*** Begin section ***
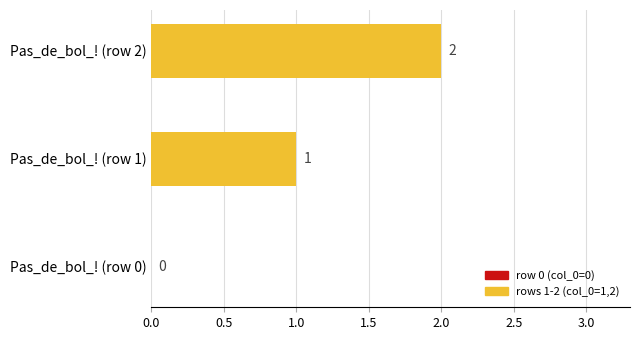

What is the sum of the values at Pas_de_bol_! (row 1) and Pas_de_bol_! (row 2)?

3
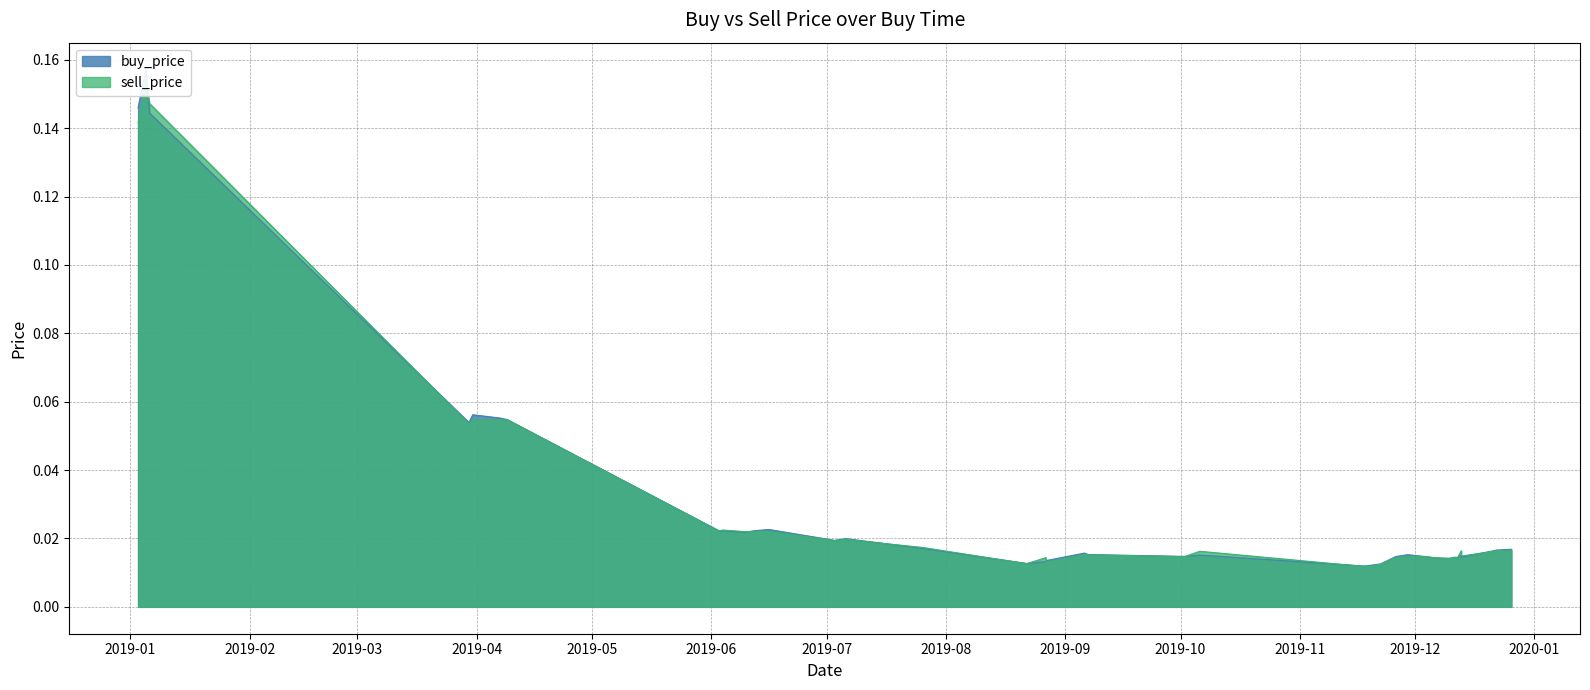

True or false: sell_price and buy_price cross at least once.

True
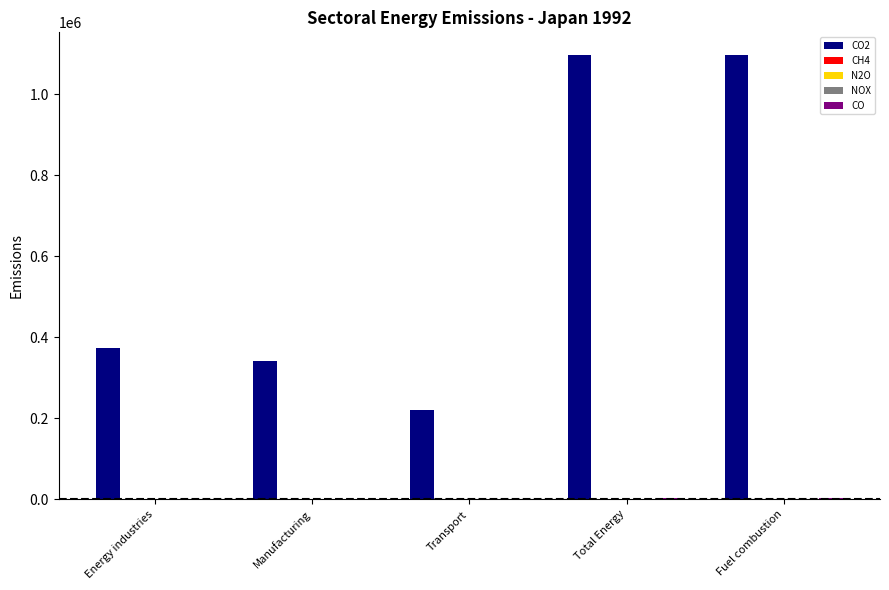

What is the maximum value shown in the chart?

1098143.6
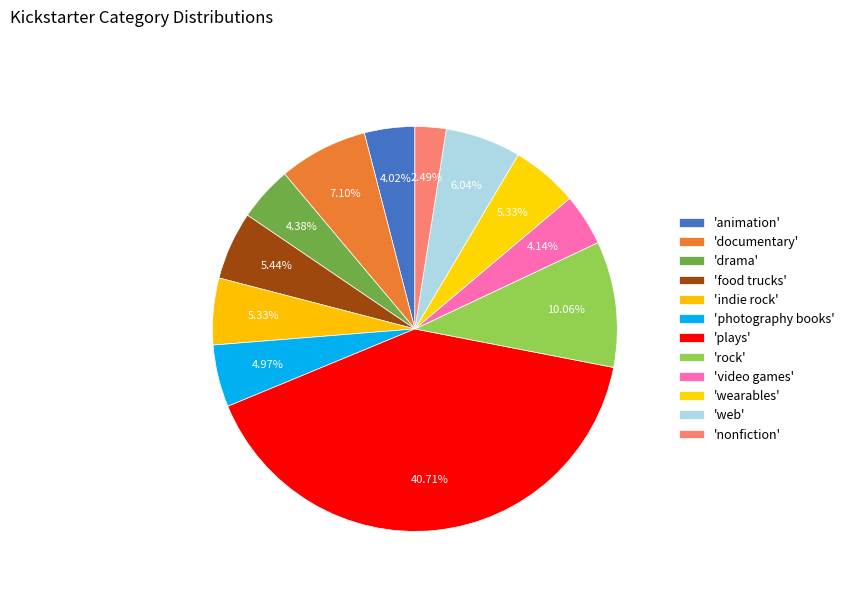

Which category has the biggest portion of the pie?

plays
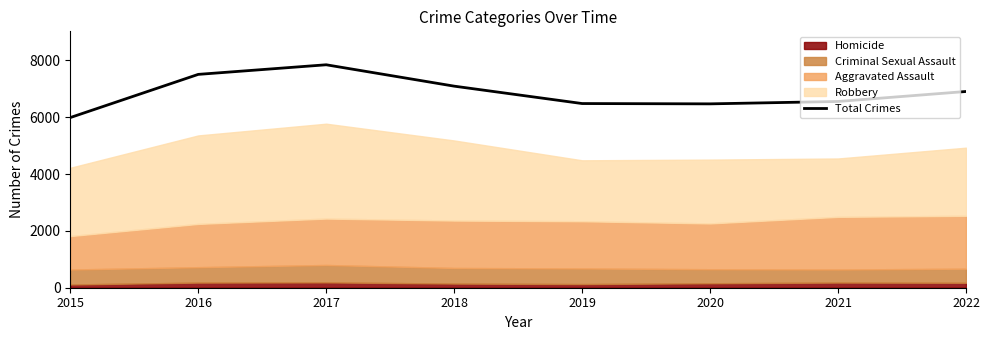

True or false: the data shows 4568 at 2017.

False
*** End section ***
* **DIRECTIONS**: Reproduce all of the data above word for word, leaving out the pictures.

* **RESPONSE**:
What is the sum of the values at Pas_de_bol_! (row 1) and Pas_de_bol_! (row 2)?

3

True or false: sell_price and buy_price cross at least once.

True

What is the maximum value shown in the chart?

1098143.6

Which category has the biggest portion of the pie?

plays

True or false: the data shows 4568 at 2017.

False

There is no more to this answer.